Your answer must be an exact repetition of every record.

Start of DATA FOR THE TASK

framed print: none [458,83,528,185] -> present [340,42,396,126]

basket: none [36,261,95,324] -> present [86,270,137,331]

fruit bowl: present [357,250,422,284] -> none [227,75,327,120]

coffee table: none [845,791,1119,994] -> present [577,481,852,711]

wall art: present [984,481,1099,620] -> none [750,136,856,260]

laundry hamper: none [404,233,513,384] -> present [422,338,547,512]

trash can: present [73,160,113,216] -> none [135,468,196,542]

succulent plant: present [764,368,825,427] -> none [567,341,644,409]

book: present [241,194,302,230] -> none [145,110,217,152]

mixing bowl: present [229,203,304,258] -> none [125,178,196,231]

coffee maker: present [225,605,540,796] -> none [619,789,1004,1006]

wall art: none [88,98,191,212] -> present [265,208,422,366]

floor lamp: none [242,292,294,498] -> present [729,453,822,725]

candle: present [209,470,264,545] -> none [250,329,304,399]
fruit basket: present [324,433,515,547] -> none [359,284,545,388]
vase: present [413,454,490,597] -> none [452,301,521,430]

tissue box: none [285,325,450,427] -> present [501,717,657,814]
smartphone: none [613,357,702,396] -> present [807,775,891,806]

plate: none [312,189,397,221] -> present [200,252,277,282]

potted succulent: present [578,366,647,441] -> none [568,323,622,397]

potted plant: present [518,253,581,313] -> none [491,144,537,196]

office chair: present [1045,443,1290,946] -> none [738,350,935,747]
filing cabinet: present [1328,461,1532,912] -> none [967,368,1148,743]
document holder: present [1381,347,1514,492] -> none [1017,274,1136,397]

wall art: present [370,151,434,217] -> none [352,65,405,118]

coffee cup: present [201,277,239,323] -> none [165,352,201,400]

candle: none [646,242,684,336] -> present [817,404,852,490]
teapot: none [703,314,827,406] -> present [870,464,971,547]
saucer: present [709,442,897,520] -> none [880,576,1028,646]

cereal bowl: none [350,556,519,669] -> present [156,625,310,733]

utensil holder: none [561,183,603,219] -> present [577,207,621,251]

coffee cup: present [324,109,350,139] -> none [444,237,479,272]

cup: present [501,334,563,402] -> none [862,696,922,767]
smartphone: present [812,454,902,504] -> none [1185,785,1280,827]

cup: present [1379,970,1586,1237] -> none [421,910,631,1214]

End of DATA FOR THE TASK

→ **SOLUTION TO THIS PROBLEM**:
framed print: none [458,83,528,185] -> present [340,42,396,126]

basket: none [36,261,95,324] -> present [86,270,137,331]

fruit bowl: present [357,250,422,284] -> none [227,75,327,120]

coffee table: none [845,791,1119,994] -> present [577,481,852,711]

wall art: present [984,481,1099,620] -> none [750,136,856,260]

laundry hamper: none [404,233,513,384] -> present [422,338,547,512]

trash can: present [73,160,113,216] -> none [135,468,196,542]

succulent plant: present [764,368,825,427] -> none [567,341,644,409]

book: present [241,194,302,230] -> none [145,110,217,152]

mixing bowl: present [229,203,304,258] -> none [125,178,196,231]

coffee maker: present [225,605,540,796] -> none [619,789,1004,1006]

wall art: none [88,98,191,212] -> present [265,208,422,366]

floor lamp: none [242,292,294,498] -> present [729,453,822,725]

candle: present [209,470,264,545] -> none [250,329,304,399]
fruit basket: present [324,433,515,547] -> none [359,284,545,388]
vase: present [413,454,490,597] -> none [452,301,521,430]

tissue box: none [285,325,450,427] -> present [501,717,657,814]
smartphone: none [613,357,702,396] -> present [807,775,891,806]

plate: none [312,189,397,221] -> present [200,252,277,282]

potted succulent: present [578,366,647,441] -> none [568,323,622,397]

potted plant: present [518,253,581,313] -> none [491,144,537,196]

office chair: present [1045,443,1290,946] -> none [738,350,935,747]
filing cabinet: present [1328,461,1532,912] -> none [967,368,1148,743]
document holder: present [1381,347,1514,492] -> none [1017,274,1136,397]

wall art: present [370,151,434,217] -> none [352,65,405,118]

coffee cup: present [201,277,239,323] -> none [165,352,201,400]

candle: none [646,242,684,336] -> present [817,404,852,490]
teapot: none [703,314,827,406] -> present [870,464,971,547]
saucer: present [709,442,897,520] -> none [880,576,1028,646]

cereal bowl: none [350,556,519,669] -> present [156,625,310,733]

utensil holder: none [561,183,603,219] -> present [577,207,621,251]

coffee cup: present [324,109,350,139] -> none [444,237,479,272]

cup: present [501,334,563,402] -> none [862,696,922,767]
smartphone: present [812,454,902,504] -> none [1185,785,1280,827]

cup: present [1379,970,1586,1237] -> none [421,910,631,1214]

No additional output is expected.